(Stored data entries)
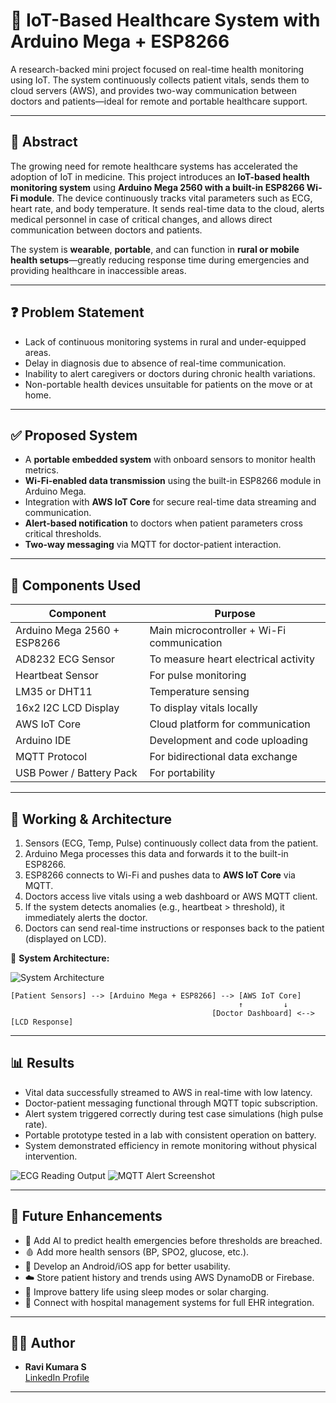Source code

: # 🏥 IoT-Based Healthcare System with Arduino Mega + ESP8266

A research-backed mini project focused on real-time health monitoring using IoT. The system continuously collects patient vitals, sends them to cloud servers (AWS), and provides two-way communication between doctors and patients—ideal for remote and portable healthcare support.

---

## 🧠 Abstract

The growing need for remote healthcare systems has accelerated the adoption of IoT in medicine. This project introduces an **IoT-based health monitoring system** using **Arduino Mega 2560 with a built-in ESP8266 Wi-Fi module**. The device continuously tracks vital parameters such as ECG, heart rate, and body temperature. It sends real-time data to the cloud, alerts medical personnel in case of critical changes, and allows direct communication between doctors and patients.

The system is **wearable**, **portable**, and can function in **rural or mobile health setups**—greatly reducing response time during emergencies and providing healthcare in inaccessible areas.

---

## ❓ Problem Statement

- Lack of continuous monitoring systems in rural and under-equipped areas.
- Delay in diagnosis due to absence of real-time communication.
- Inability to alert caregivers or doctors during chronic health variations.
- Non-portable health devices unsuitable for patients on the move or at home.

---

## ✅ Proposed System

- A **portable embedded system** with onboard sensors to monitor health metrics.
- **Wi-Fi-enabled data transmission** using the built-in ESP8266 module in Arduino Mega.
- Integration with **AWS IoT Core** for secure real-time data streaming and communication.
- **Alert-based notification** to doctors when patient parameters cross critical thresholds.
- **Two-way messaging** via MQTT for doctor-patient interaction.

---

## 🔧 Components Used

| Component                | Purpose                                      |
|-------------------------|----------------------------------------------|
| Arduino Mega 2560 + ESP8266 | Main microcontroller + Wi-Fi communication |
| AD8232 ECG Sensor        | To measure heart electrical activity         |
| Heartbeat Sensor         | For pulse monitoring                         |
| LM35 or DHT11            | Temperature sensing                          |
| 16x2 I2C LCD Display     | To display vitals locally                    |
| AWS IoT Core             | Cloud platform for communication             |
| Arduino IDE              | Development and code uploading               |
| MQTT Protocol            | For bidirectional data exchange              |
| USB Power / Battery Pack | For portability                              |

---

## 🧪 Working & Architecture

1. Sensors (ECG, Temp, Pulse) continuously collect data from the patient.
2. Arduino Mega processes this data and forwards it to the built-in ESP8266.
3. ESP8266 connects to Wi-Fi and pushes data to **AWS IoT Core** via MQTT.
4. Doctors access live vitals using a web dashboard or AWS MQTT client.
5. If the system detects anomalies (e.g., heartbeat > threshold), it immediately alerts the doctor.
6. Doctors can send real-time instructions or responses back to the patient (displayed on LCD).

📡 **System Architecture:**

![System Architecture](system_architecture.png)

```
[Patient Sensors] --> [Arduino Mega + ESP8266] --> [AWS IoT Core]
                                                   ↑         ↓
                                             [Doctor Dashboard] <--> [LCD Response]
```

---

## 📊 Results

- Vital data successfully streamed to AWS in real-time with low latency.
- Doctor-patient messaging functional through MQTT topic subscription.
- Alert system triggered correctly during test case simulations (high pulse rate).
- Portable prototype tested in a lab with consistent operation on battery.
- System demonstrated efficiency in remote monitoring without physical intervention.

![ECG Reading Output](./ecg_output_lcd.jpg)
![MQTT Alert Screenshot](./mqtt_alert.png)

---

## 🔮 Future Enhancements

- 🧠 Add AI to predict health emergencies before thresholds are breached.
- 🩸 Add more health sensors (BP, SPO2, glucose, etc.).
- 📱 Develop an Android/iOS app for better usability.
- ☁️ Store patient history and trends using AWS DynamoDB or Firebase.
- 🔋 Improve battery life using sleep modes or solar charging.
- 🏥 Connect with hospital management systems for full EHR integration.


---

## 🙋‍♂️ Author

- **Ravi Kumara S**  
  [LinkedIn Profile](https://www.linkedin.com/in/ravi-kumara-s)

---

**WORK ORDER**
Produce the entries above once more, exactly as given, with each picture left out.

**TASK OUTPUT**
Source code

: # 🏥 IoT-Based Healthcare System with Arduino Mega + ESP8266

A research-backed mini project focused on real-time health monitoring using IoT. The system continuously collects patient vitals, sends them to cloud servers (AWS), and provides two-way communication between doctors and patients—ideal for remote and portable healthcare support.

---

## 🧠 Abstract

The growing need for remote healthcare systems has accelerated the adoption of IoT in medicine. This project introduces an **IoT-based health monitoring system** using **Arduino Mega 2560 with a built-in ESP8266 Wi-Fi module**. The device continuously tracks vital parameters such as ECG, heart rate, and body temperature. It sends real-time data to the cloud, alerts medical personnel in case of critical changes, and allows direct communication between doctors and patients.

The system is **wearable**, **portable**, and can function in **rural or mobile health setups**—greatly reducing response time during emergencies and providing healthcare in inaccessible areas.

---

## ❓ Problem Statement

- Lack of continuous monitoring systems in rural and under-equipped areas.
- Delay in diagnosis due to absence of real-time communication.
- Inability to alert caregivers or doctors during chronic health variations.
- Non-portable health devices unsuitable for patients on the move or at home.

---

## ✅ Proposed System

- A **portable embedded system** with onboard sensors to monitor health metrics.
- **Wi-Fi-enabled data transmission** using the built-in ESP8266 module in Arduino Mega.
- Integration with **AWS IoT Core** for secure real-time data streaming and communication.
- **Alert-based notification** to doctors when patient parameters cross critical thresholds.
- **Two-way messaging** via MQTT for doctor-patient interaction.

---

## 🔧 Components Used

| Component                | Purpose                                      |
|-------------------------|----------------------------------------------|
| Arduino Mega 2560 + ESP8266 | Main microcontroller + Wi-Fi communication |
| AD8232 ECG Sensor        | To measure heart electrical activity         |
| Heartbeat Sensor         | For pulse monitoring                         |
| LM35 or DHT11            | Temperature sensing                          |
| 16x2 I2C LCD Display     | To display vitals locally                    |
| AWS IoT Core             | Cloud platform for communication             |
| Arduino IDE              | Development and code uploading               |
| MQTT Protocol            | For bidirectional data exchange              |
| USB Power / Battery Pack | For portability                              |

---

## 🧪 Working & Architecture

1. Sensors (ECG, Temp, Pulse) continuously collect data from the patient.
2. Arduino Mega processes this data and forwards it to the built-in ESP8266.
3. ESP8266 connects to Wi-Fi and pushes data to **AWS IoT Core** via MQTT.
4. Doctors access live vitals using a web dashboard or AWS MQTT client.
5. If the system detects anomalies (e.g., heartbeat > threshold), it immediately alerts the doctor.
6. Doctors can send real-time instructions or responses back to the patient (displayed on LCD).

📡 **System Architecture:**

![System Architecture](system_architecture.png)

```
[Patient Sensors] --> [Arduino Mega + ESP8266] --> [AWS IoT Core]
                                                   ↑         ↓
                                             [Doctor Dashboard] <--> [LCD Response]
```

---

## 📊 Results

- Vital data successfully streamed to AWS in real-time with low latency.
- Doctor-patient messaging functional through MQTT topic subscription.
- Alert system triggered correctly during test case simulations (high pulse rate).
- Portable prototype tested in a lab with consistent operation on battery.
- System demonstrated efficiency in remote monitoring without physical intervention.

![ECG Reading Output](./ecg_output_lcd.jpg)
![MQTT Alert Screenshot](./mqtt_alert.png)

---

## 🔮 Future Enhancements

- 🧠 Add AI to predict health emergencies before thresholds are breached.
- 🩸 Add more health sensors (BP, SPO2, glucose, etc.).
- 📱 Develop an Android/iOS app for better usability.
- ☁️ Store patient history and trends using AWS DynamoDB or Firebase.
- 🔋 Improve battery life using sleep modes or solar charging.
- 🏥 Connect with hospital management systems for full EHR integration.


---

## 🙋‍♂️ Author

- **Ravi Kumara S**  
  [LinkedIn Profile](https://www.linkedin.com/in/ravi-kumara-s)

---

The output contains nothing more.